A vote may well want to be taken separately on each of these, I do not know, but I will deal with the government amendments (1) to (5) because they can be dealt with adequately together. Government amendment (1) deals with the definition of family violence. It adds a note to the definition of family violence to clarify that the test to determine reasonableness of a fear or apprehension of violence takes into account the circumstances of the person who is relying on the reasonable fear or apprehension of violence. I canvassed this earlier at some length in general debate on the definition of family violence and I will not go further than that, other than to say that this recommendation implements recommendation 5 of the report of the Senate Legal and Constitutional Legislation Committee.
Government amendments (2) to (4) relate to timing of the bill. These address concerns that the bill would not apply to court applications made prior to the commencement of the bill. Originally we had intended that the bill would only relate to new cases brought after the legislation took effect.

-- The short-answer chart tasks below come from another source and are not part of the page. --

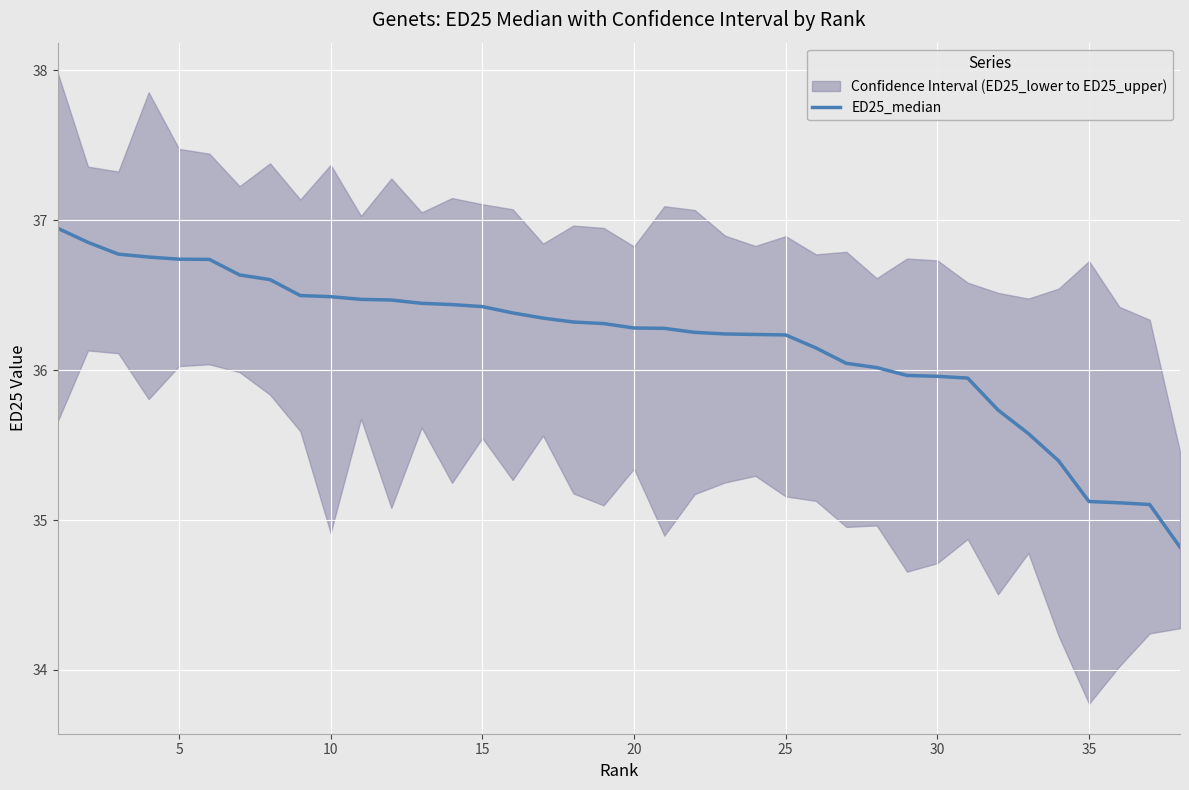

What is the difference between the maximum and minimum values?

2.1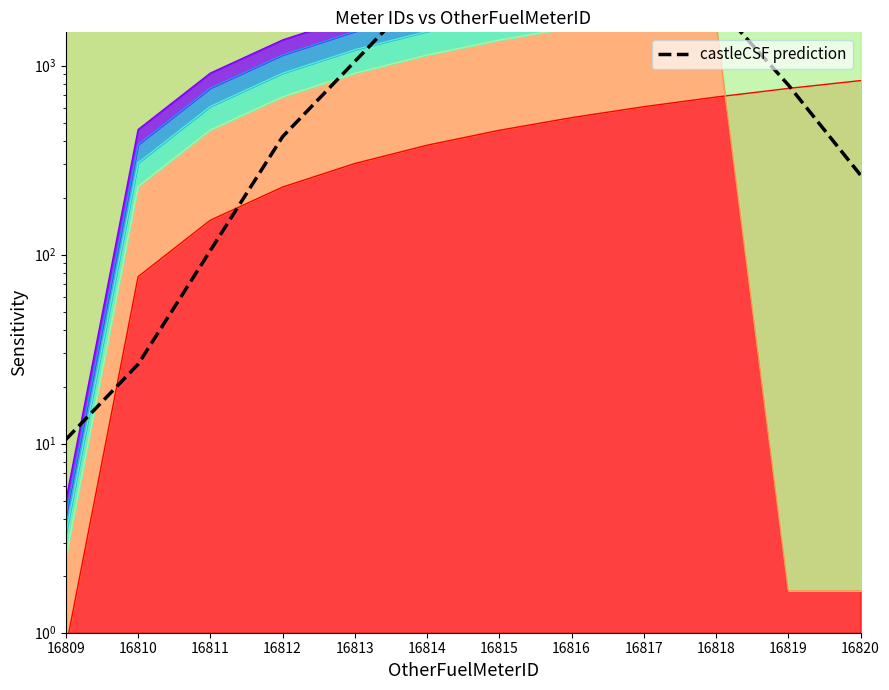

What is the maximum value shown in the chart?

5000.0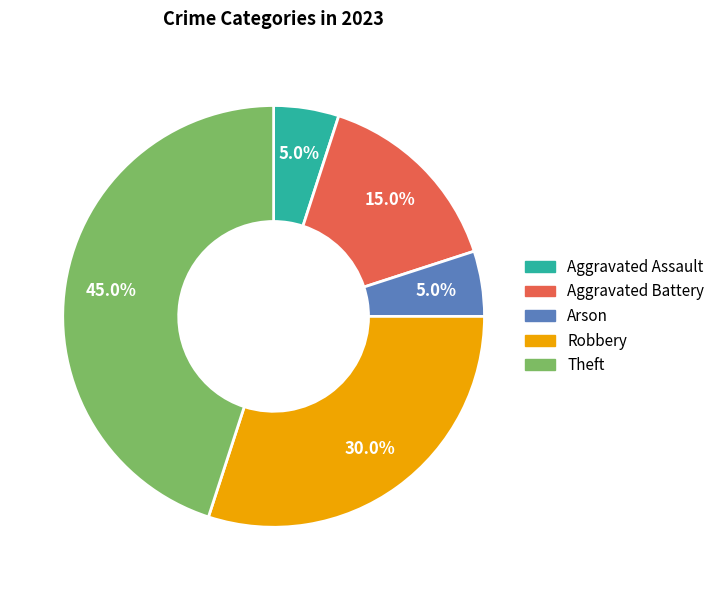

The Arson slice represents 5% of the pie. True or false?

True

This was, of course, an issue because there were people involved in current litigation who said, ‘Why can’t we have the benefit of the new legislation?’ Recommendation 10 of the report of the Senate Legal and Constitutional Legislation Committee recommended that there be an analysis:
... of the cost implications on current litigants, future litigants and the courts on maintaining two regimes for a period of three years for the determination of Part VII applications.
What it was getting at, of course, was that you would have this ongoing effect of the two regimes, if you like.
These government amendments provide that the key provisions in schedule 1, which change the way the courts approached parenting orders, will apply to all parenting orders made on or after commencement regardless of whether the proceedings were initiated before commencement or not. I think these amendments strike the appropriate balance between ensuring uniformity and not unduly disadvantaging existing litigants. The period between passage of the bill and commencement by proclamation will mean that existing litigants will have appropriate notice of the changes to the litigation prior to commencement. I think that is a fairly beneficial amendment to the bill.
Government amendment (5)—and I might stress that the Family Court has asked for this—clarifies the government’s intention that schedule 1 of the bill is not to operate so as to allow previously resolved parenting orders to be reconsidered purely on the basis of changes to the legislation. The case of Rice v Asplund clearly limits the court’s capacity to rehear matters to cases where there is a significant change in the circumstances of the parties or a significant matter that was not previously considered.
Of course, that is reasonable. One would not want to have court orders changed willy-nilly. But what we want to do is put beyond doubt that the changes to the Family Law Act 1975 brought by this bill do not constitute such a significant change in circumstances as would require a rehearing of the matter. I think this is a very important amendment. We do not want hundreds of people applying to change orders just because of the change in legislation. It will mean that the change in legislation will not constitute a significant change. That is something which I believe reflects commonsense.
They are the five amendments that the government seeks to move. They are on three different aspects. Government amendment (1) is on the definition of family violence. Government amendments (2) to (4) are on the timing of the bill. Government amendment (5) is on the fact that this change in legislation will not be a significant change such as to found a basis for applications to vary orders. I commend the amendments.